Purpose : Sleep apnea has been proposed as a risk factor for normal and high tension glaucomatous optic neuropathy, but little is known about the underlying pathophysiology. We hypothesize that the pathophysiologic manifestations of sleep apnea cause compromise of the retinal peripapillary capillaries (RPC) resulting in decreased vascular density with secondary retinal nerve fiber layer (RNFL) thickness and loss of ganglion cells and atrophy.

Methods : We are performing a prospective observational clinical study of 100 patients undergoing polysomnography as part of their standard of care.
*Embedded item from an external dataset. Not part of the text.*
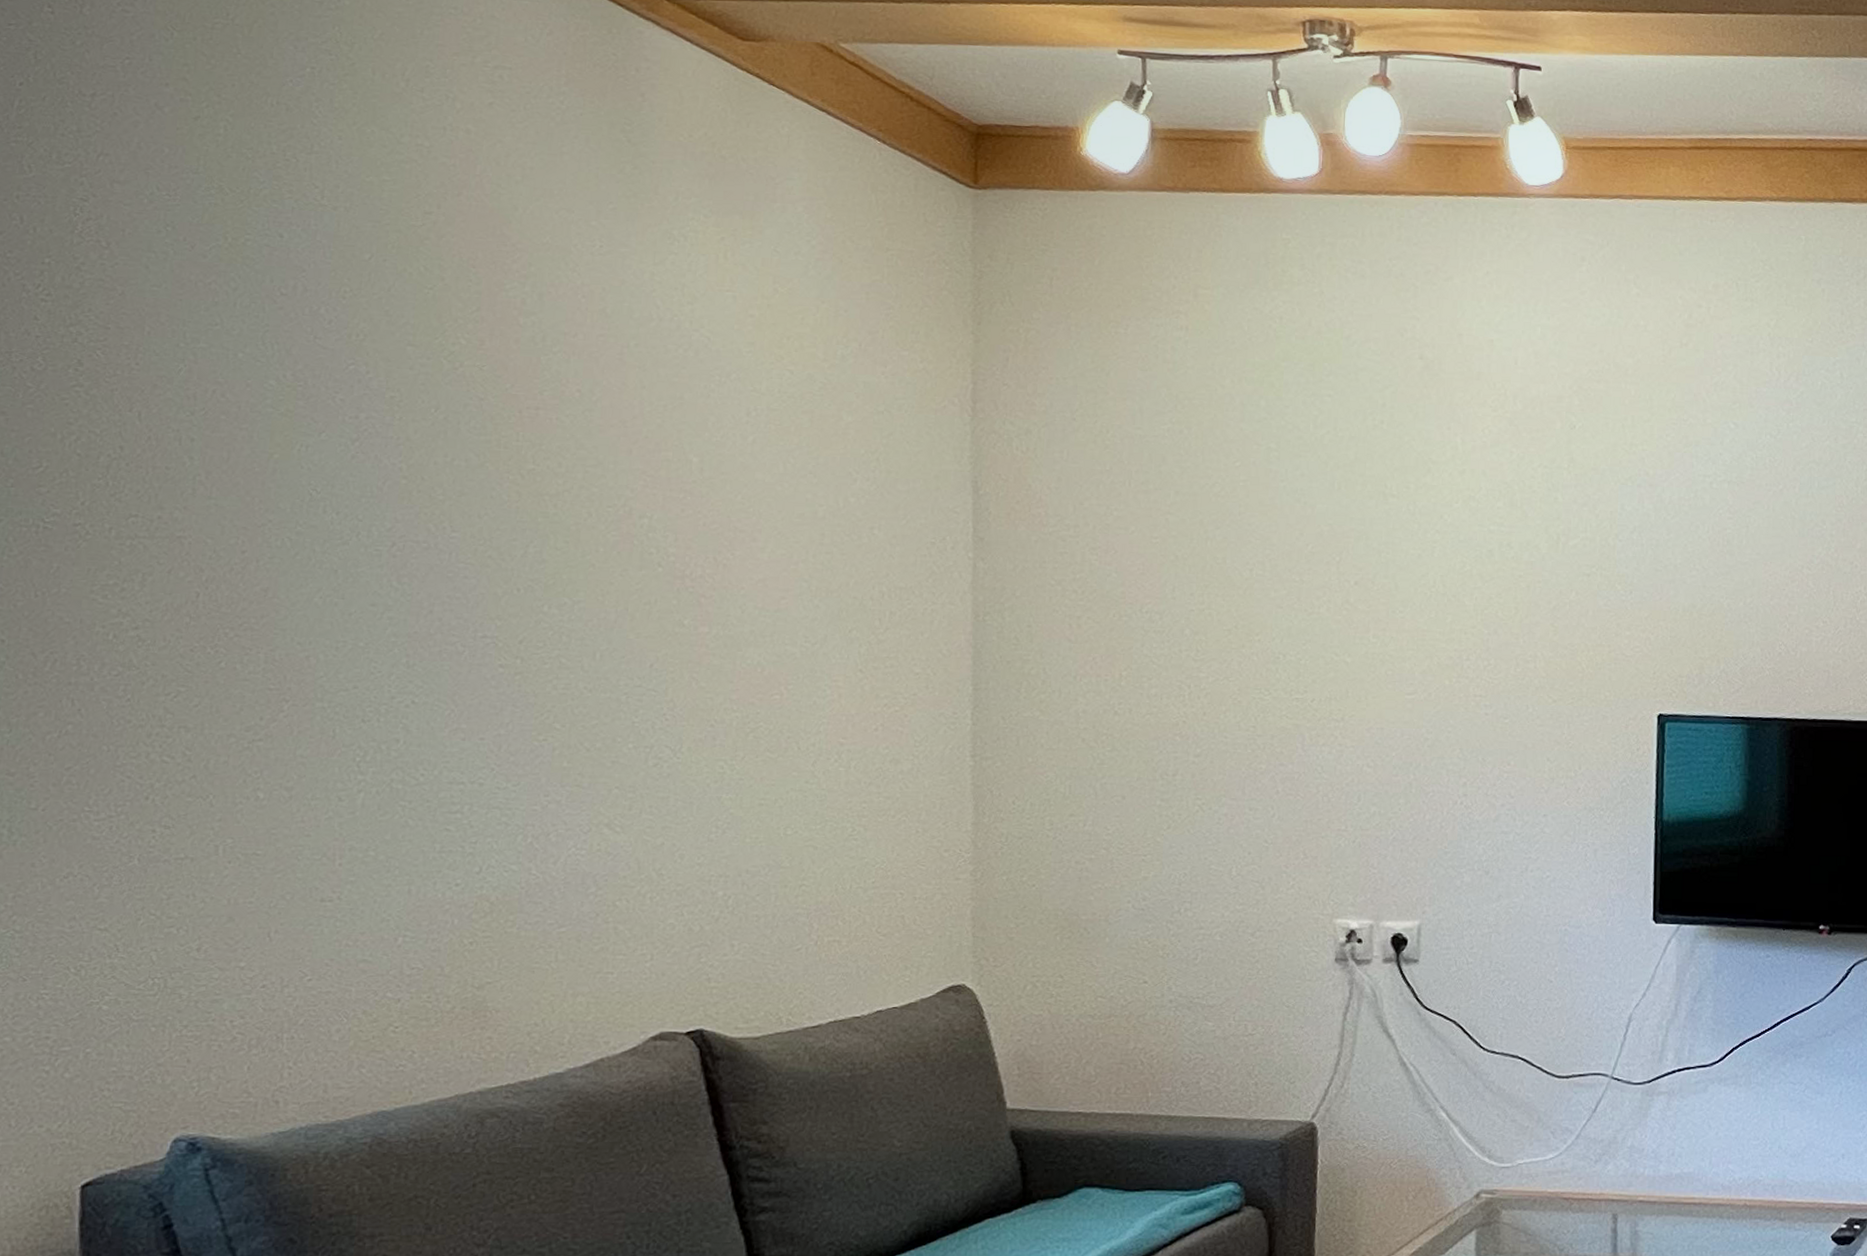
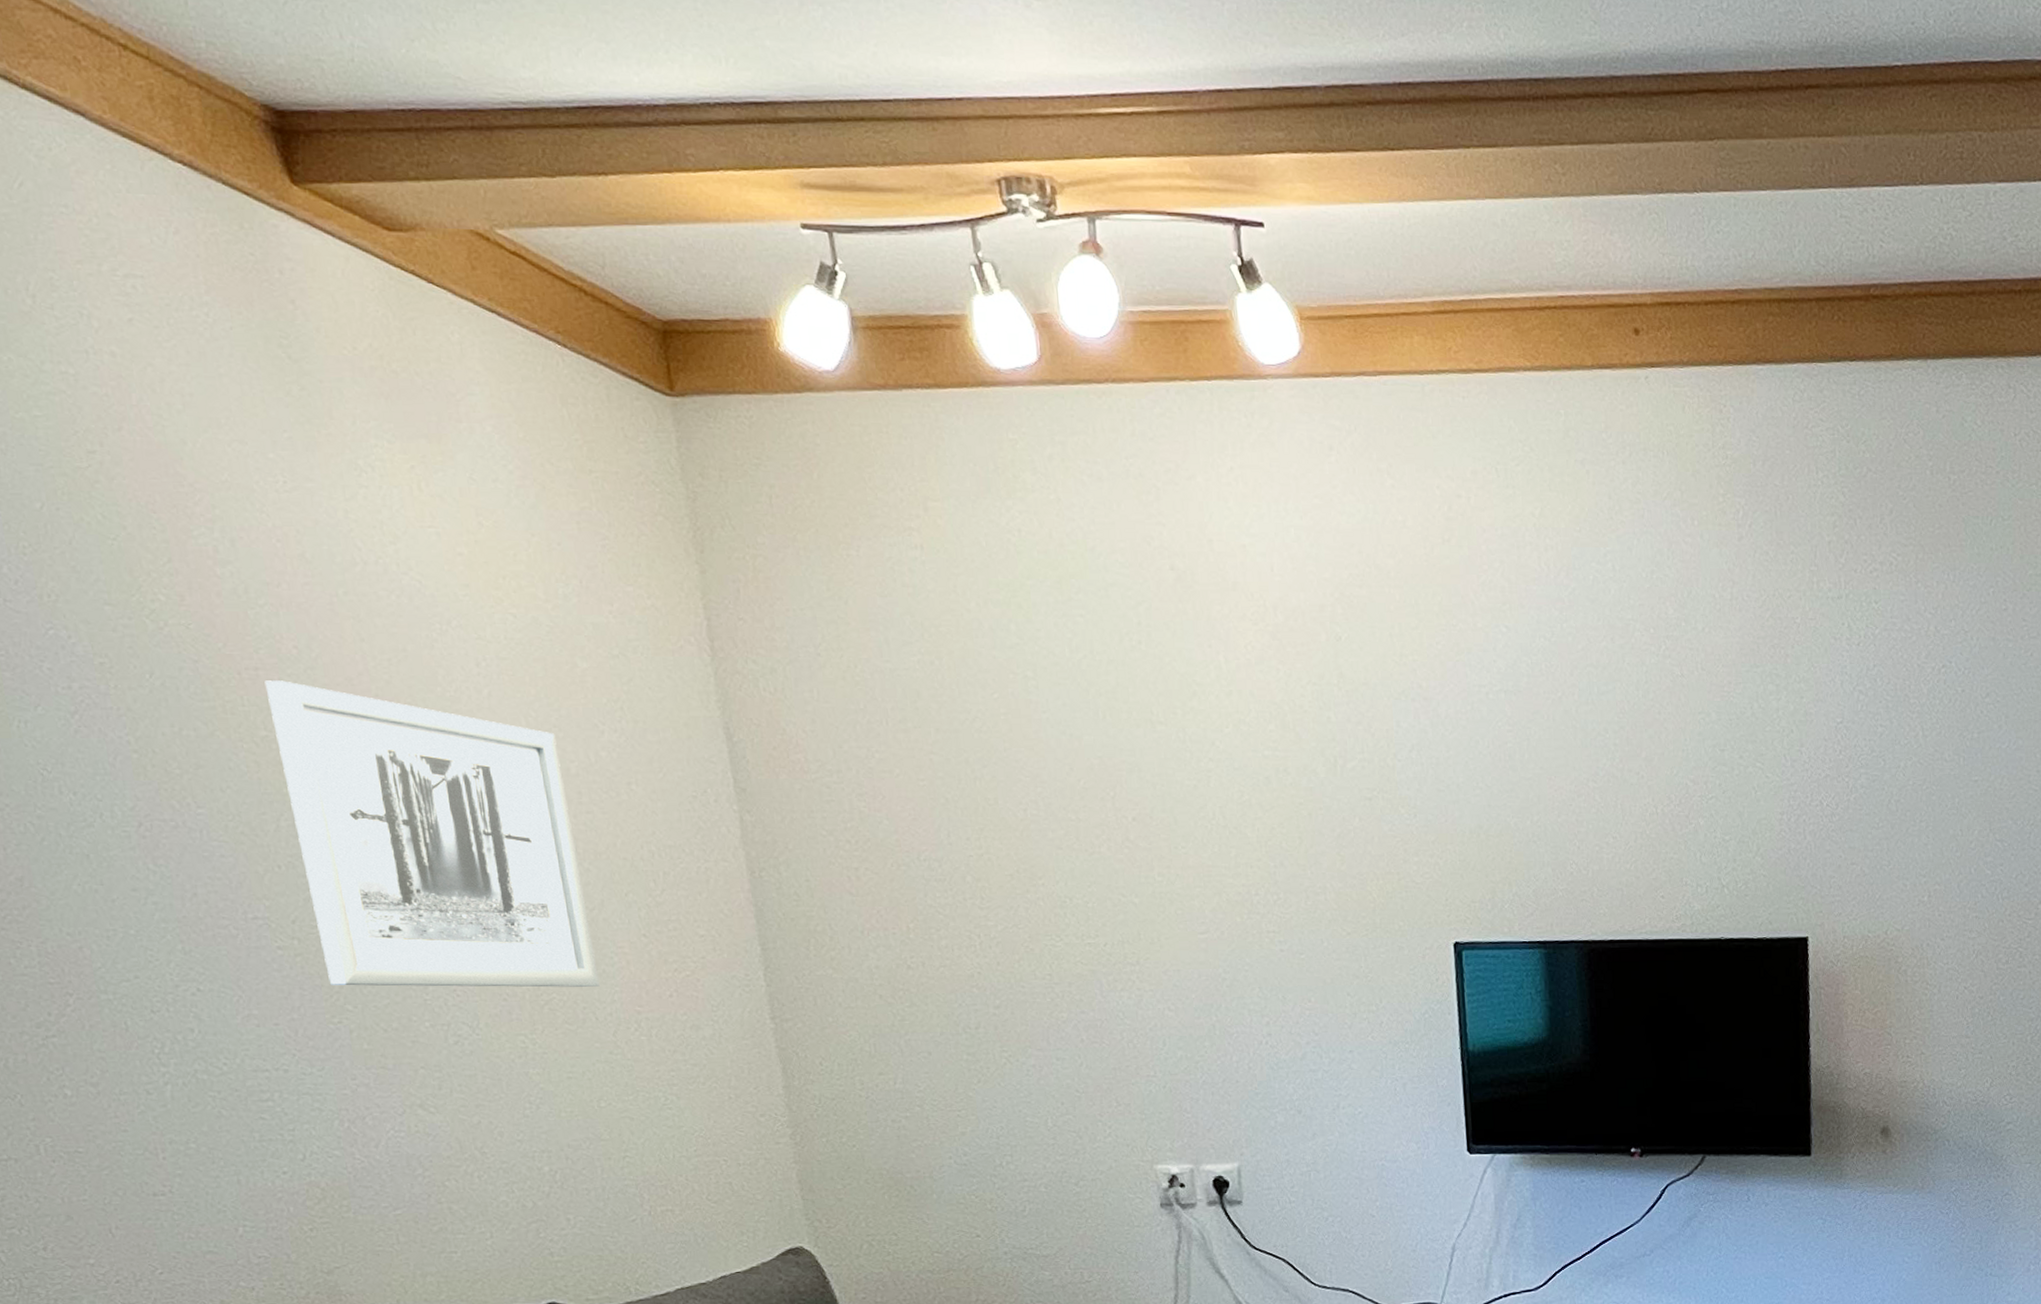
wall art: none [542,419,810,717] -> present [264,680,600,987]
These patients undergo visual acuity, intraocular pressure (IOP), medical and ocular history questionnaire, 24-2 Humphrey visual field, spectral domain optical coherence tomography (OCT), OCT-Enhanced Choroidal Depth (EDI) and OCT-Angiography (OCT-A) of the macula and RNFL. Patients without sleep apnea will serve as our control group; initial results, herein, are compared to literature derived means of macular and RPC vessel density using a one-tailed t-test.

Results : Six (N=6) patients and Twelve (N=12) eyes have been evaluated to date. The male to female ratio is 1:1. Age ranges from 48-72 years. Three patients have known diabetes and hypertension currently undergoing treatment. No patients had a prior or new diagnosis of glaucoma. All patients demonstrated sleep apnea with mean apnea-hypopnea index of 46.9 (Range=6.3 to 109.1). Mean RPC vessel density was significantly lower than historical normal controls based on comparative analysis of published literature (54.2%, Range=46.9 to 58.6%, compared to 64.5%, t=-10.31, p<0.01). Mean internal limiting membrane to retinal pigment epithelium (ILM-RPE) macular vessel density was also decreased compared to historical based normal controls (46.6%, Range=37.7 to 49.1%, compared to 54.4%, t=-7.8, p<0.01).
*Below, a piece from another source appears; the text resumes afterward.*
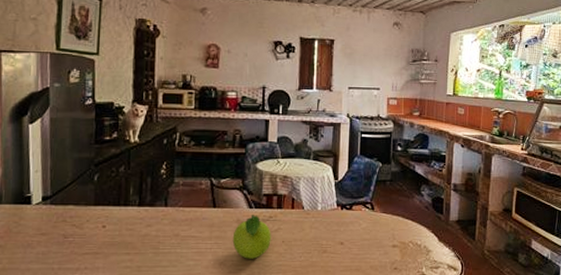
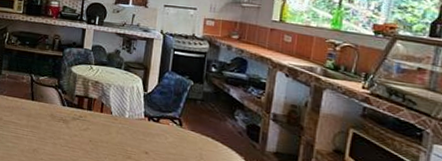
fruit: present [232,215,271,259] -> none [45,112,80,152]

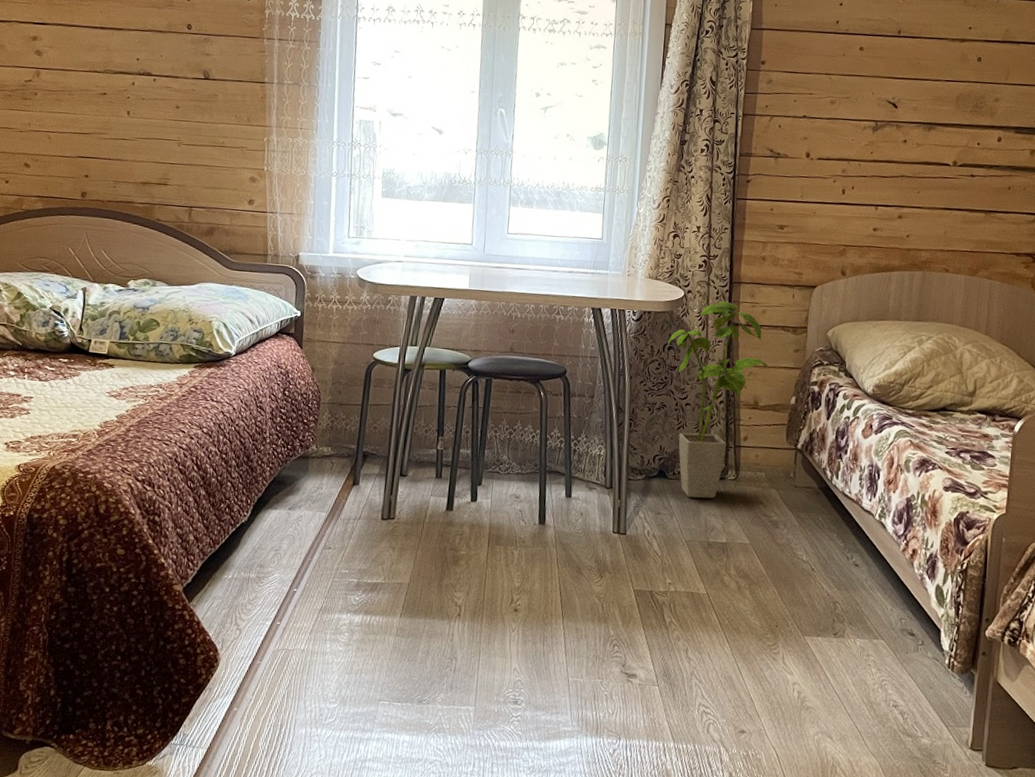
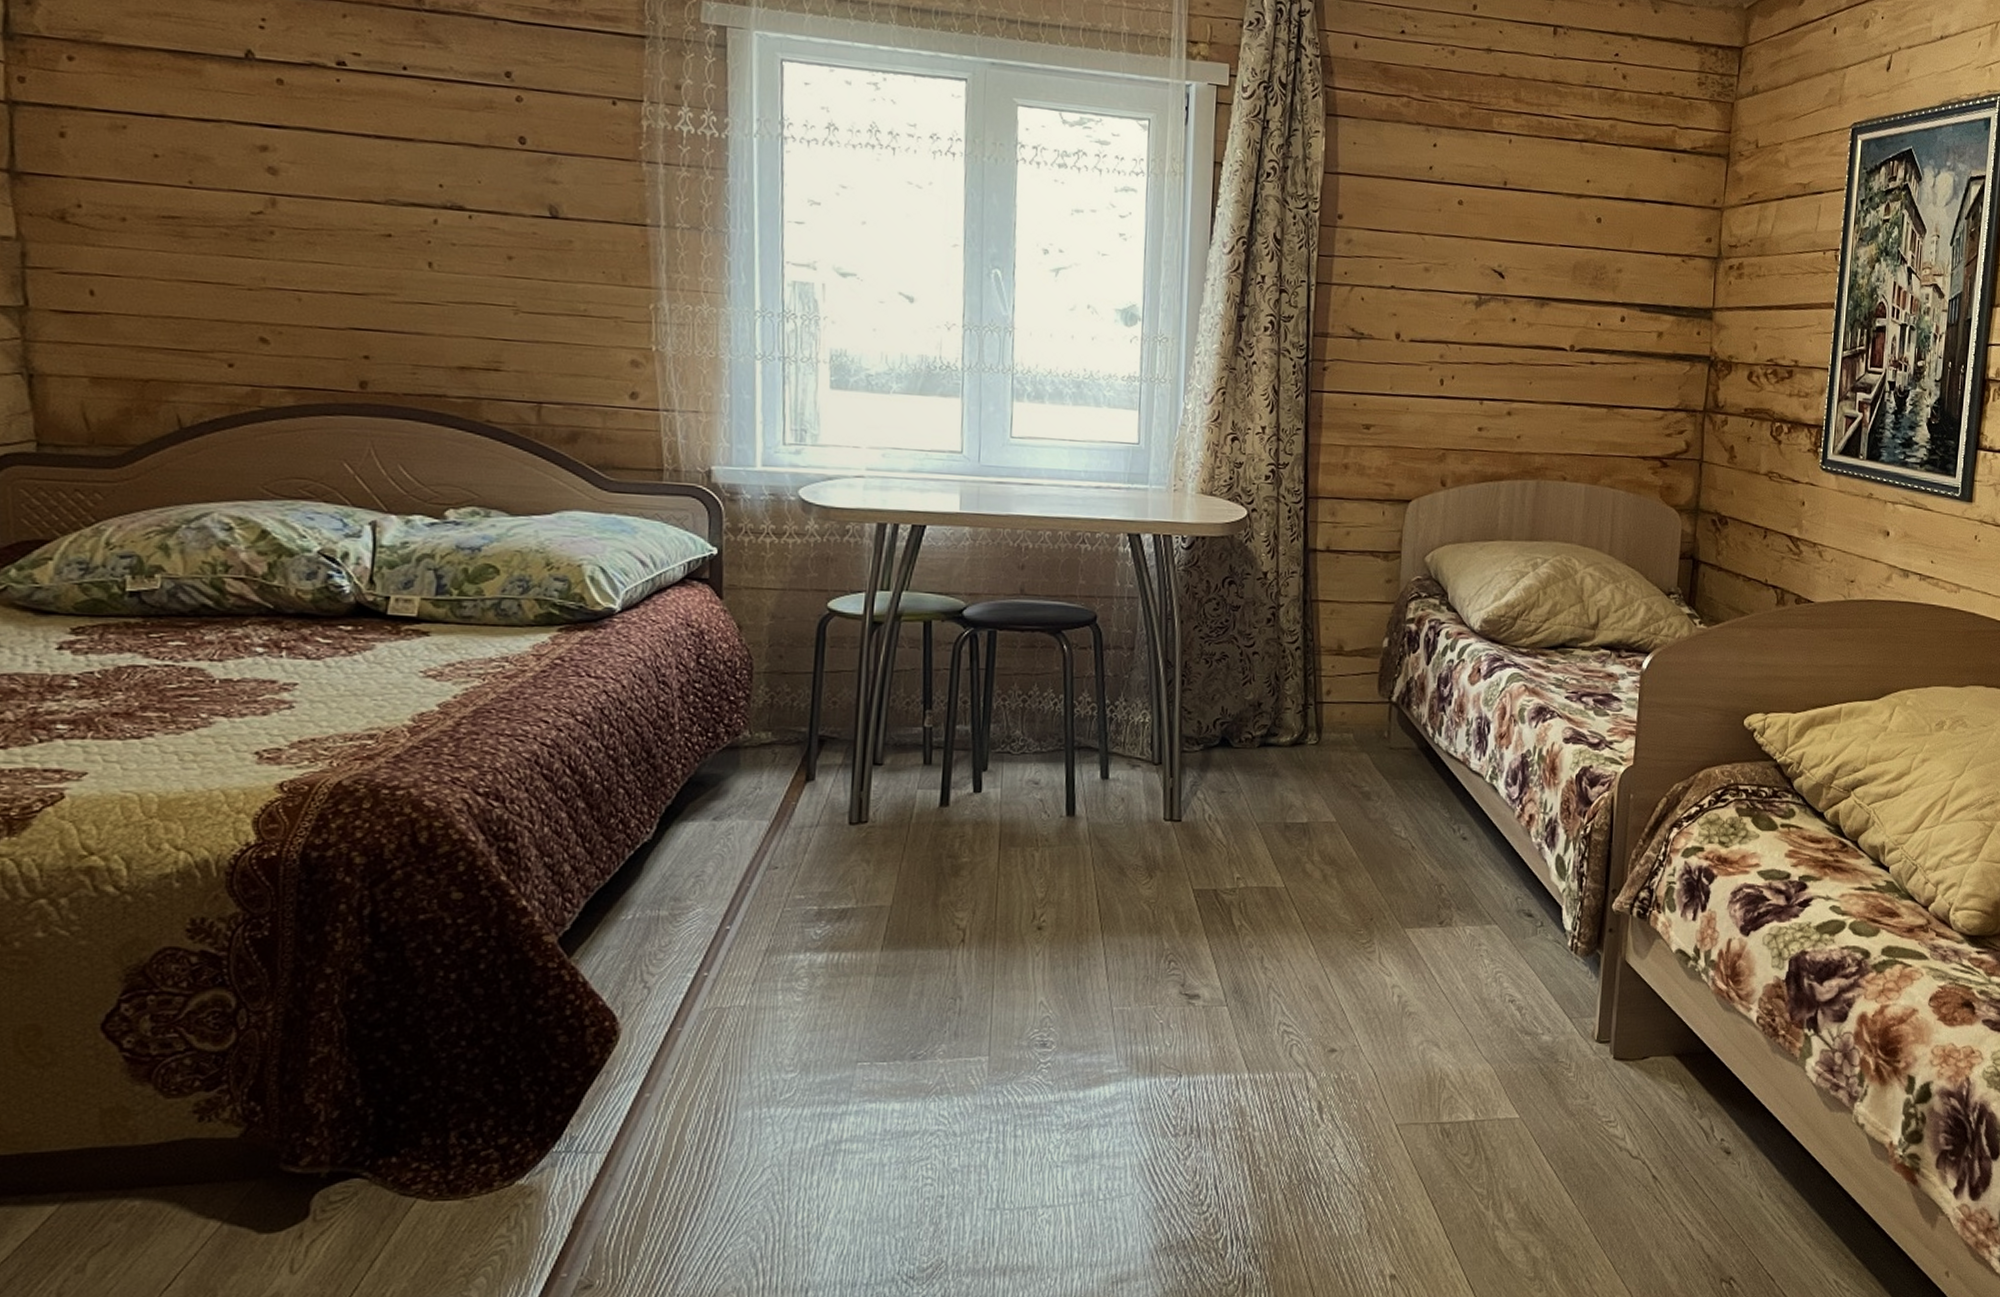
house plant: present [667,301,768,499] -> none [1227,521,1354,770]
Conclusions : Patients with sleep apnea thus far demonstrate reduced macular vessel density and RPC density. Our study will investigate whether sleep-disordered breathing compromises the retinal vasculature, particularly the RPC, as a primary retinal insult resulting in glaucomatous appearing optic neuropathy.

This abstract was presented at the 2019 ARVO Annual Meeting, held in Vancouver, Canada, April 28 - May 2, 2019.